■ TASK REQUIREMENTS
Using the entries below, transcribe exactly the line containing "For each pair" and each line that follows it to the end.

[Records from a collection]
═══

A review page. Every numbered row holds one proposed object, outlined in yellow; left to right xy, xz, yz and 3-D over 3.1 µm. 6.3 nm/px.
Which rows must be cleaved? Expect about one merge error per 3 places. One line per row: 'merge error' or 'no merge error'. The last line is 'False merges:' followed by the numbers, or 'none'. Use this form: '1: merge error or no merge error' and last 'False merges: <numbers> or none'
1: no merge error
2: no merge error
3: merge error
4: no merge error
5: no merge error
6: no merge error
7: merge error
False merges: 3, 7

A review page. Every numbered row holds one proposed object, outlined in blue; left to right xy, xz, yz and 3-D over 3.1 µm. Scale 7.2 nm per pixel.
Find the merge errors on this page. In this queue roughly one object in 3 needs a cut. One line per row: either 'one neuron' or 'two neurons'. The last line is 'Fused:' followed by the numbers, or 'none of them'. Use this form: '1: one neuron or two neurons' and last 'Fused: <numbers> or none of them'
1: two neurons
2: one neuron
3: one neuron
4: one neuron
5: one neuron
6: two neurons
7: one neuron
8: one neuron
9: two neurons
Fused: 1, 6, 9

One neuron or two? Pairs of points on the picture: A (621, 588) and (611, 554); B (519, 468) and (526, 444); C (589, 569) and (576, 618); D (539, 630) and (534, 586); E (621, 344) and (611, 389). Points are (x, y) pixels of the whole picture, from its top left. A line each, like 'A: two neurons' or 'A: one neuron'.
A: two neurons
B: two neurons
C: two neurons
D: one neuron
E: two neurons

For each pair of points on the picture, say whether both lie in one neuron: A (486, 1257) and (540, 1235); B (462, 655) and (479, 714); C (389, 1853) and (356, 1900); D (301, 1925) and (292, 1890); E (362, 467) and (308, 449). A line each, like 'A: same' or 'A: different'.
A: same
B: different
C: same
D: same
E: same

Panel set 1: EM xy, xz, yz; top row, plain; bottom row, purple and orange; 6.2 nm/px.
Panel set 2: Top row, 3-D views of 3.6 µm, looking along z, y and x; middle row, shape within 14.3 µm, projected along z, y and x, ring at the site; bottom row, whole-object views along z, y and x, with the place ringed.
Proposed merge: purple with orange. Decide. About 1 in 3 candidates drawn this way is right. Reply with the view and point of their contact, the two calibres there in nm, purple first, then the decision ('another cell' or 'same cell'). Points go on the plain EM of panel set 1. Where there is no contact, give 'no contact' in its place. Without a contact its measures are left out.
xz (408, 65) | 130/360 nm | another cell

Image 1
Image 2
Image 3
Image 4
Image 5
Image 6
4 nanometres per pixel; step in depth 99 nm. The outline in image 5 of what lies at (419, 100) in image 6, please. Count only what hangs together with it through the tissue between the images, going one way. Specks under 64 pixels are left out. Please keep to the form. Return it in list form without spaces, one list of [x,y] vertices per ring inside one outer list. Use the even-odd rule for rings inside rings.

═══

■ RESULT
For each pair of points on the picture, say whether both lie in one neuron: A (486, 1257) and (540, 1235); B (462, 655) and (479, 714); C (389, 1853) and (356, 1900); D (301, 1925) and (292, 1890); E (362, 467) and (308, 449). A line each, like 'A: same' or 'A: different'.
A: same
B: different
C: same
D: same
E: same

Panel set 1: EM xy, xz, yz; top row, plain; bottom row, purple and orange; 6.2 nm/px.
Panel set 2: Top row, 3-D views of 3.6 µm, looking along z, y and x; middle row, shape within 14.3 µm, projected along z, y and x, ring at the site; bottom row, whole-object views along z, y and x, with the place ringed.
Proposed merge: purple with orange. Decide. About 1 in 3 candidates drawn this way is right. Reply with the view and point of their contact, the two calibres there in nm, purple first, then the decision ('another cell' or 'same cell'). Points go on the plain EM of panel set 1. Where there is no contact, give 'no contact' in its place. Without a contact its measures are left out.
xz (408, 65) | 130/360 nm | another cell

Image 1
Image 2
Image 3
Image 4
Image 5
Image 6
4 nanometres per pixel; step in depth 99 nm. The outline in image 5 of what lies at (419, 100) in image 6, please. Count only what hangs together with it through the tissue between the images, going one way. Specks under 64 pixels are left out. Please keep to the form. Return it in list form without spaces, one list of [x,y] vertices per ring inside one outer list. Use the even-odd rule for rings inside rings.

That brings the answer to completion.